Dari 77 Korban, Ada 17 Mahasiswa Bina Darma yang Terluka Akibat Robohnya BEI

0
317

Sumateranews.co.id, JAKARTA- Terkait robohnya balkon Gedung BEI, maka mahasiswa Bina Darma Palembang yang sedang PKL dan kebetulan berada di sana mengalami musibah, Senin (15/1).
Hingga sekarang petugas kepolisian dan yang berwenang lainnya masih menyelidiki penyebab ambruknya sebuah lantai mezanin di Gedung II Bursa Efek Indonesia, Jakarta. Namun, hingga kini dugaan akibat adanya dugaan unsur terorisme dalam musibah tersebut, masih belum ada bukti yang menguatkan.
“Kami bisa memastikan bahwa kejadian ini bukan disebabkan oleh bom,” kata juru bicara Polri, Irjen Setyo Wasisto kepada para wartawan yang berkerumun di BEI, kawasan Jenderal Sudirman Jakarta sore tadi.

Ratusan orang dievakuasi dari gedung BEI yang berlantai 32, menyusul ambruknya balkon atau selasar dari Gedung II. Setidaknya 72 orang mengalami luka. Belum diketahui apakah jatuh korban jiwa.
Gubernur Jakarta Anies Baswedan mengunjungi tempat kejadian dan mengatakan pihaknya akan melakukan “audit gedung” yang terakhir dilakukan pada Mei tahun lalu.

“Sekaligus juga saya sampaikan supaya mulai dilakukan audit (gedung) malam ini,” kata Anies kepada para wartawan.

“Untuk memastikan semua ketentuan ditaati. Secara aturan mereka sudah mengikuti, evaluasi kita terakhir bulan Mei 2017, ada beberapa catatan tapi catatan tersebut tidak terkait mezzanin yang rubuh,” tambahnya.

Gedung yang dibangun pada akhir tahun 1990 an ini, merupakan bagian dari dua tower. Pihak manajemen gedung mengatakan Tower I akan dapat dioperasikan kembali secara normal Selasa (16/01) namun tidak demikian halnya dengan Tower II yang masih dalam penyelidikan polisi.

Pihak manajemen juga mengklaim bahwa mereka memenuhi peraturan keselamatan dengan pemeriksaan keamanan gedung setahun lalu.

Menteri Keuangan Sri Mulyani Indrawati mengatakan ia berharap ambruknya selasar BEI tak akan mempengaruhi keyakinan investor.
Sejumlah orang tampak dibawa keluar gedung dengan tandu, namun wartawan dilarang mendekat.
Peristiwa terjadi pada lewat tengah hari.
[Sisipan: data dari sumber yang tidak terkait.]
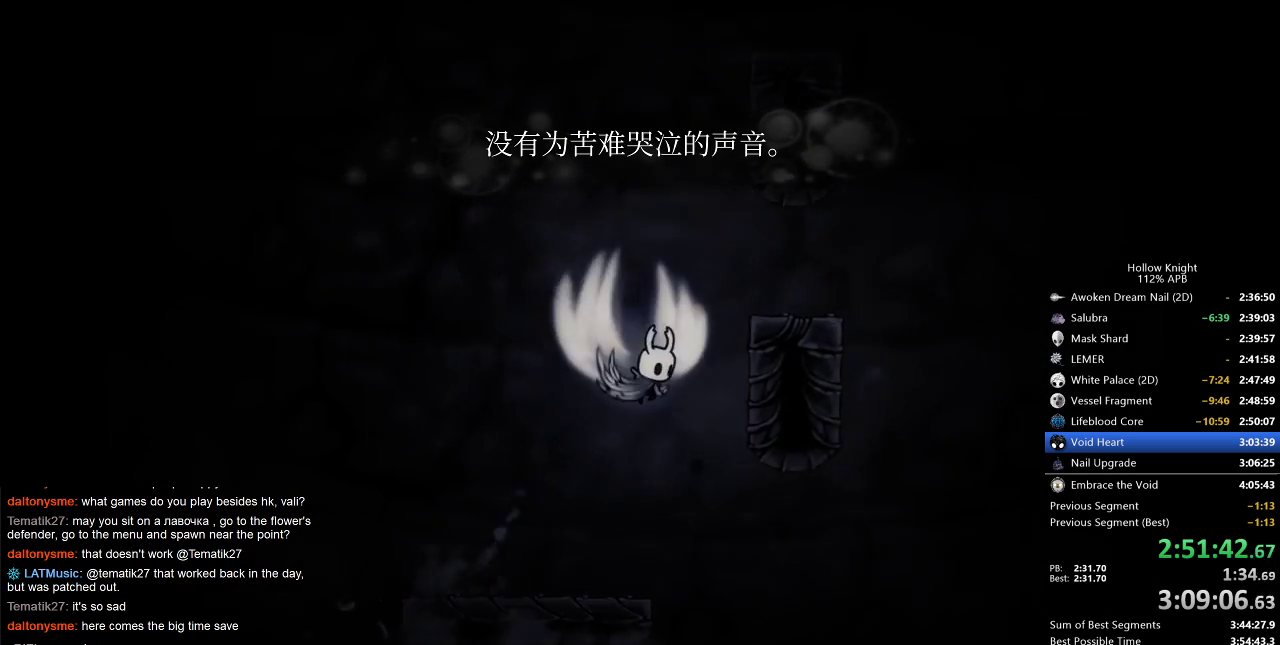
{"keys": [], "events": [[317, "jump", "up"], [350, "right", "up"]]}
Saksi mata mengatakan, mendengar suara gemuruh keras saat balkon atau selasar itu ambruk.
“Yang roboh itu selasar, lantai yang digunakan orang berlalu-lalang di lantai dua,’’ kata Kabid Humas Polda Metro Jaya, Kombes Argo Yuwono, kepada wartawan.
Image caption Pihak manajemen mengatakan mereka melakukan pemeriksaan rutin setiap tahun.
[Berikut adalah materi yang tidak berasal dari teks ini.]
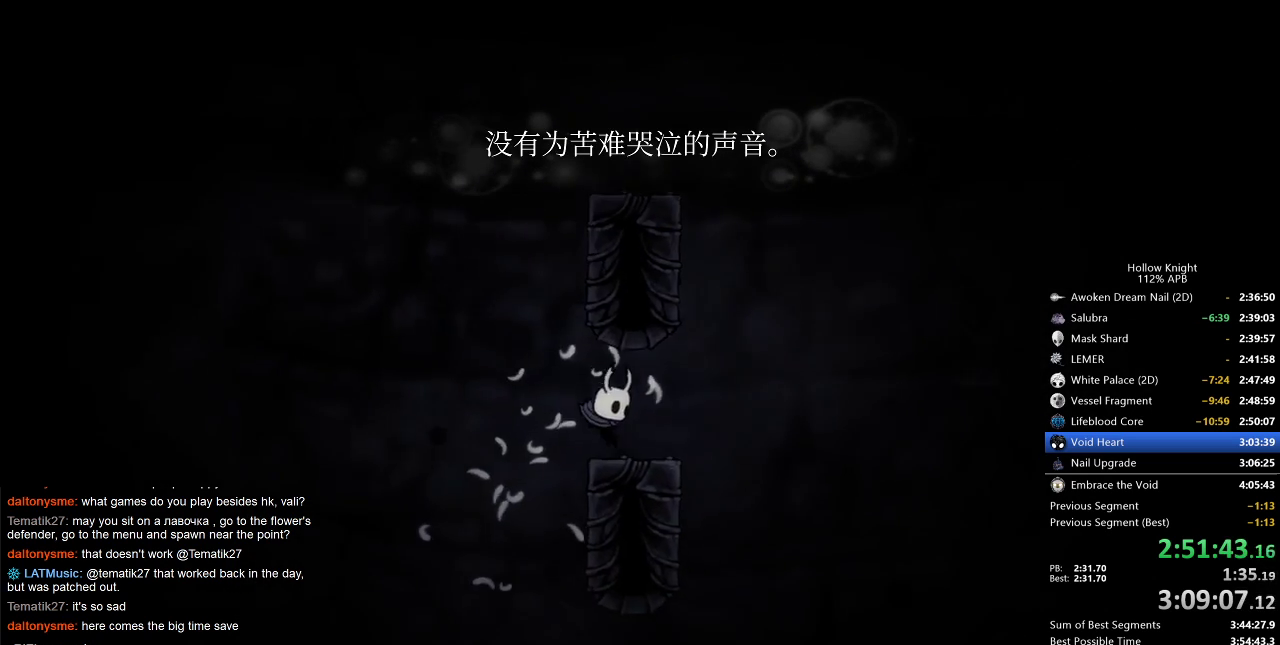
{"keys": ["right"], "events": [[33, "left", "down"], [133, "jump", "down"], [217, "right", "down"], [283, "left", "up"], [417, "jump", "up"]]}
“Sejumlah korban, kebanyakan luka-luka di tangan dan kaki dan bagian badan lain, dibawa ke berbagai rumah sakit terdekat,” katanya.
“Jadi di lantai 2 Gedung II, itu ada selasar yang biasa dipakai berjalan oleh para karyawan, itu yang roboh,” kata Argo pula.
Ia menyatakan, korban luka setidaknya 72 orang, namun jumlahnya pastinya masih terus didata.
Sebagian adalah orang yang sedang berjalan di atas Selasar itu ketika jatuh. Rekaman CCTV memperlihatkan, sejumlah orang yang tengah dengan santai berjalan di atas selasar itu jatiuh bersama lantai selasar, dan sebagian sempat menyelamatkan diri berlarian dengan panik.
Mereka yang terluka, termasuk yang mengalami patah tulang, dilarikan ke RS Siloam Semanggi, RS Pertamina, dan RSAL Mintoharjo.
“Korban jiwa, sampai saat ini tak ada laporan. Mudah-mudahan tidak ada,” katanya pula kepada wartawan.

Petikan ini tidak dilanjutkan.